Schematic diagram of NFT life cycle and the role of oligomers in NFT formation and disease progression. 1) Under normal conditions, tau participates in the association and dissociation of microtubules, conferring dynamics to the system. 2) Post-translational modifications of tau, e.g., phosphorylation, can dissociate tau from microtubules. This dissociation produces an increase in the cytosolic concentration of the protein that exceeds the minimal tau concentration necessary to support conformational changes and leads to an electrostatic modification in the molecule that enables it to form a side chain-side chain interaction, culminating in the formation of a tau-tau dimer. Once these dimers are formed and adopt a stable structure, they can begin a process of nucleation, forming oligomers. 3) Subsequently, tau continues the aggregation process and undergoes additional post-translational modifications, such as phosphorylation and ubiquitination. These oligomers (in 2 and 3) are highly toxic and can induce memory deficits in mice and seed the aggregation of monomeric unmodified tau.
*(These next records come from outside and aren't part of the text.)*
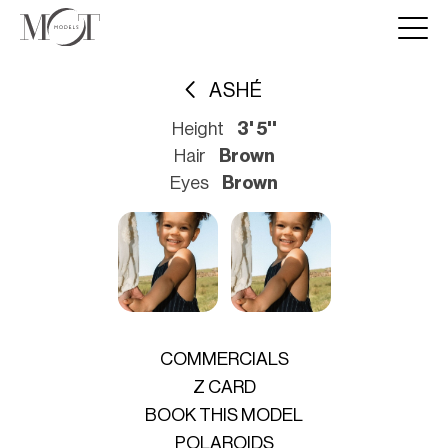
ASHÉ
Height
3' 5''
Hair
Brown
Eyes
Brown
COMMERCIALS
Z CARD
BOOK THIS MODEL
POLAROIDS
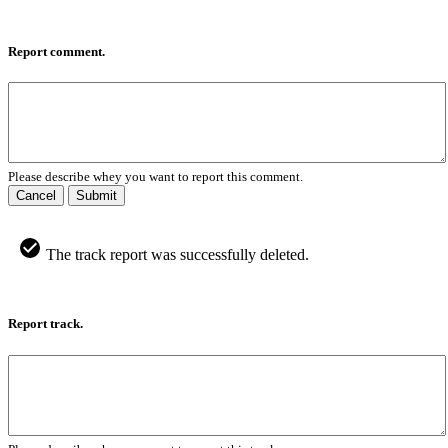
Report comment.
Please describe whey you want to report this comment.
Cancel
Submit
The track report was successfully deleted.
Report track.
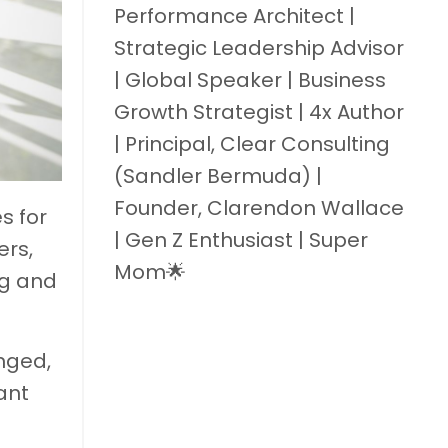
Performance Architect |
Strategic Leadership Advisor
| Global Speaker | Business
Growth Strategist | 4x Author
| Principal, Clear Consulting
(Sandler Bermuda) |
Founder, Clarendon Wallace
s for
| Gen Z Enthusiast | Super
ers,
Mom🌟
ng and
anged,
ant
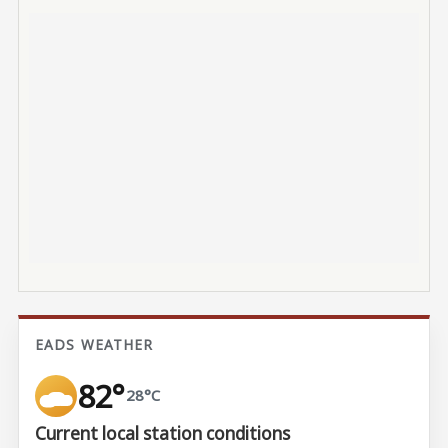
EADS WEATHER
82°
28°C
Current local station conditions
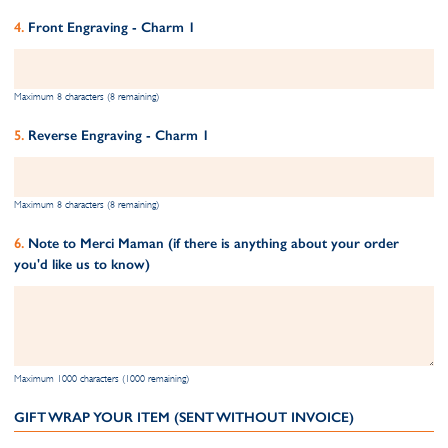
Front Engraving - Charm 1
Maximum 8 characters (8 remaining)
Reverse Engraving - Charm 1
Maximum 8 characters (8 remaining)
Note to Merci Maman (if there is anything about your order
you'd like us to know)
Maximum 1000 characters (1000 remaining)
GIFT WRAP YOUR ITEM (SENT WITHOUT INVOICE)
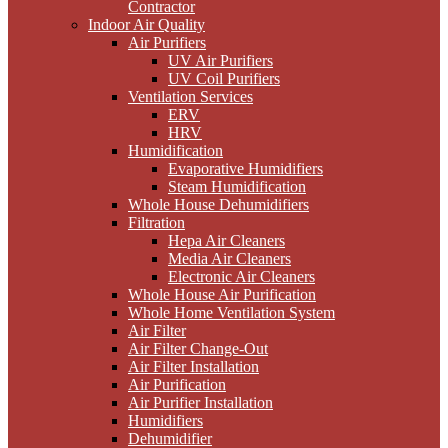
Contractor
Indoor Air Quality
Air Purifiers
UV Air Purifiers
UV Coil Purifiers
Ventilation Services
ERV
HRV
Humidification
Evaporative Humidifiers
Steam Humidification
Whole House Dehumidifiers
Filtration
Hepa Air Cleaners
Media Air Cleaners
Electronic Air Cleaners
Whole House Air Purification
Whole Home Ventilation System
Air Filter
Air Filter Change-Out
Air Filter Installation
Air Purification
Air Purifier Installation
Humidifiers
Dehumidifier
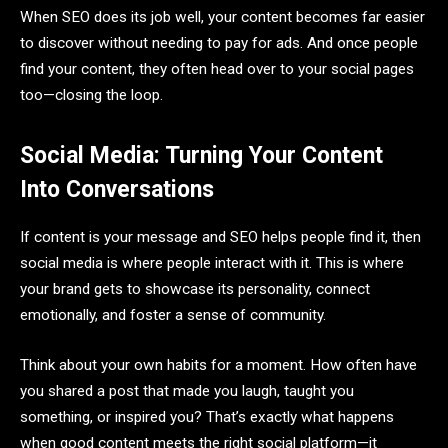
When SEO does its job well, your content becomes far easier
to discover without needing to pay for ads. And once people
find your content, they often head over to your social pages
too—closing the loop.
Social Media: Turning Your Content
Into Conversations
If content is your message and SEO helps people find it, then
social media is where people interact with it. This is where
your brand gets to showcase its personality, connect
emotionally, and foster a sense of community.
Think about your own habits for a moment. How often have
you shared a post that made you laugh, taught you
something, or inspired you? That’s exactly what happens
when good content meets the right social platform—it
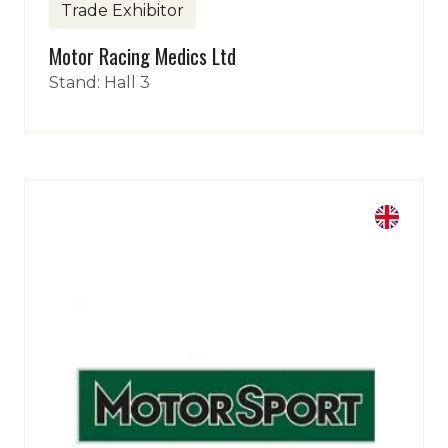
Trade Exhibitor
Motor Racing Medics Ltd
Stand: Hall 3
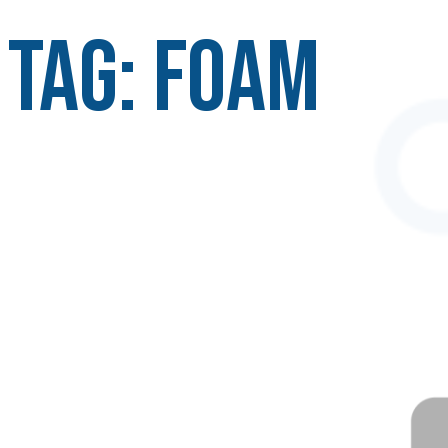
Tag:
foam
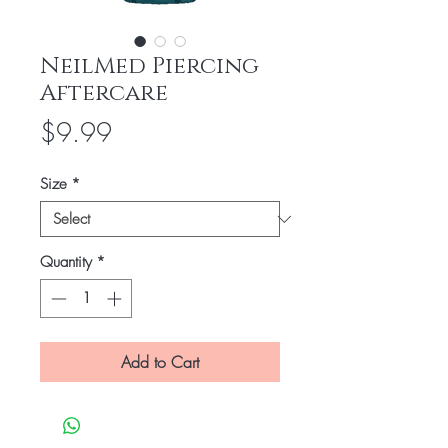
NeilMed Piercing
Aftercare
Price
$9.99
Size
*
Quantity
*
Add to Cart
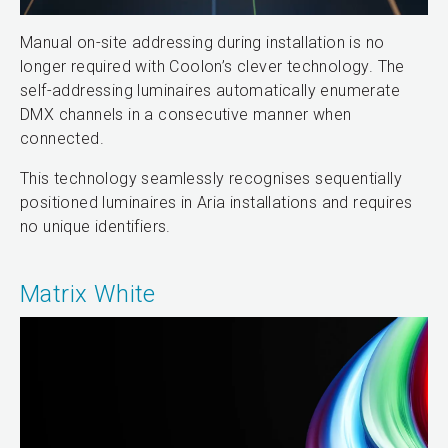
Manual on-site addressing during installation is no
longer required with Coolon’s clever technology. The
self-addressing luminaires automatically enumerate
DMX channels in a consecutive manner when
connected.
This technology seamlessly recognises sequentially
positioned luminaires in Aria installations and requires
no unique identifiers.
Matrix White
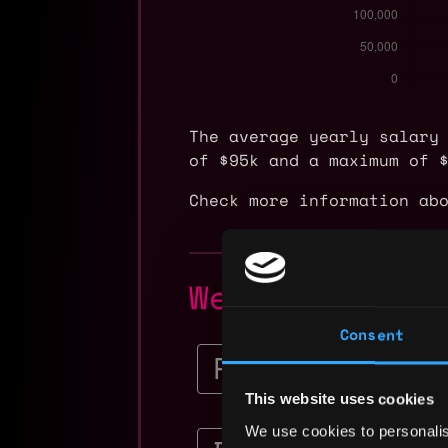
The average yearly salary
of $95k and a maximum of 
Check more information ab
Web3 Legal E
Consent
Senior Corporate Co
Ripple
This website uses cookies
$228k - $285k
We use cookies to personalis
Senior Controller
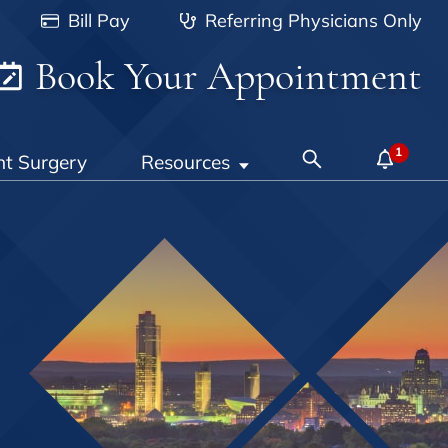
Bill Pay
Referring Physicians Only
Book Your Appointment
nt Surgery
Resources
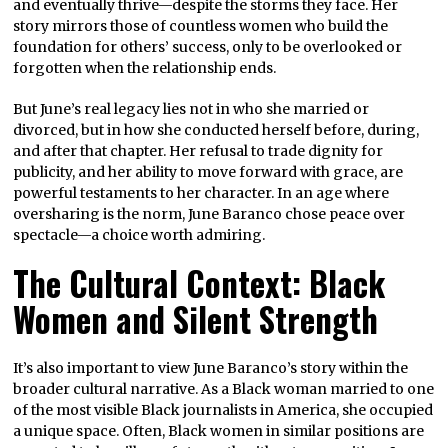
and eventually thrive—despite the storms they face. Her
story mirrors those of countless women who build the
foundation for others’ success, only to be overlooked or
forgotten when the relationship ends.
But June’s real legacy lies not in who she married or
divorced, but in how she conducted herself before, during,
and after that chapter. Her refusal to trade dignity for
publicity, and her ability to move forward with grace, are
powerful testaments to her character. In an age where
oversharing is the norm, June Baranco chose peace over
spectacle—a choice worth admiring.
The Cultural Context: Black
Women and Silent Strength
It’s also important to view June Baranco’s story within the
broader cultural narrative. As a Black woman married to one
of the most visible Black journalists in America, she occupied
a unique space. Often, Black women in similar positions are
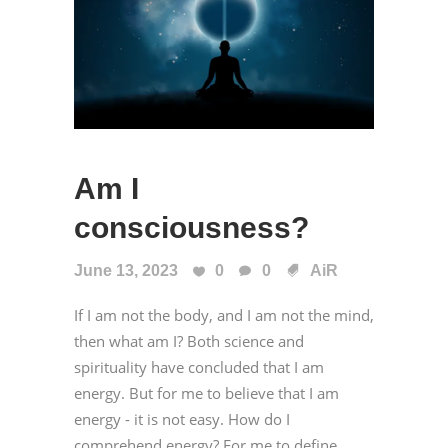
Am I
consciousness?
June 13, 2023
0
0
AiR
If I am not the body, and I am not the mind,
then what am I? Both science and
spirituality have concluded that I am
energy. But for me to believe that I am
energy - it is not easy. How do I
comprehend energy? For me to define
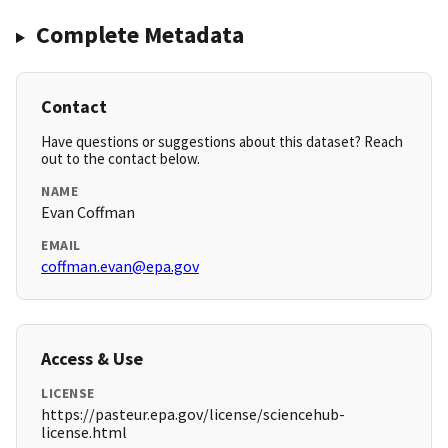
Complete Metadata
Contact
Have questions or suggestions about this dataset? Reach
out to the contact below.
NAME
Evan Coffman
EMAIL
coffman.evan@epa.gov
Access & Use
LICENSE
https://pasteur.epa.gov/license/sciencehub-
license.html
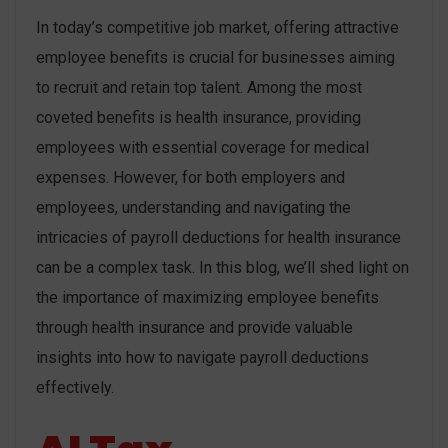
In today’s competitive job market, offering attractive
employee benefits is crucial for businesses aiming
to recruit and retain top talent. Among the most
coveted benefits is health insurance, providing
employees with essential coverage for medical
expenses. However, for both employers and
employees, understanding and navigating the
intricacies of payroll deductions for health insurance
can be a complex task. In this blog, we’ll shed light on
the importance of maximizing employee benefits
through health insurance and provide valuable
insights into how to navigate payroll deductions
effectively.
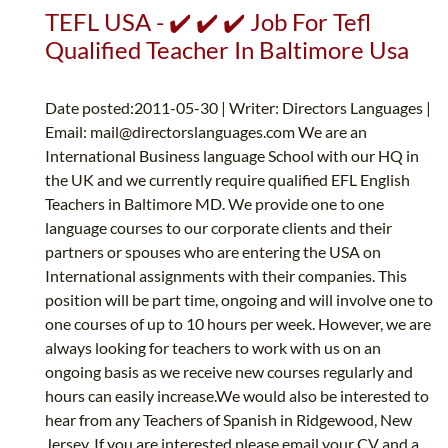
TEFL USA - ✔️ ✔️ ✔️ Job For Tefl
Qualified Teacher In Baltimore Usa
Date posted:2011-05-30 | Writer: Directors Languages |
Email:
mail@directorslanguages.com
We are an
International Business language School with our HQ in
the UK and we currently require qualified EFL English
Teachers in Baltimore MD. We provide one to one
language courses to our corporate clients and their
partners or spouses who are entering the USA on
International assignments with their companies. This
position will be part time, ongoing and will involve one to
one courses of up to 10 hours per week. However, we are
always looking for teachers to work with us on an
ongoing basis as we receive new courses regularly and
hours can easily increase.We would also be interested to
hear from any Teachers of Spanish in Ridgewood, New
Jersey. If you are interested please email your CV and a...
Then tau oligomers form tau filaments, termed PHFs; these tau structures undergo new modifications and form NFTs. 4) Finally, after cell death, NFTs maintain their flame shape and form “ghost tangles” or eNFTs. Dashed arrows indicate that extracellular tau oligomers can induce the aggregation of monomeric tau from healthy neurons.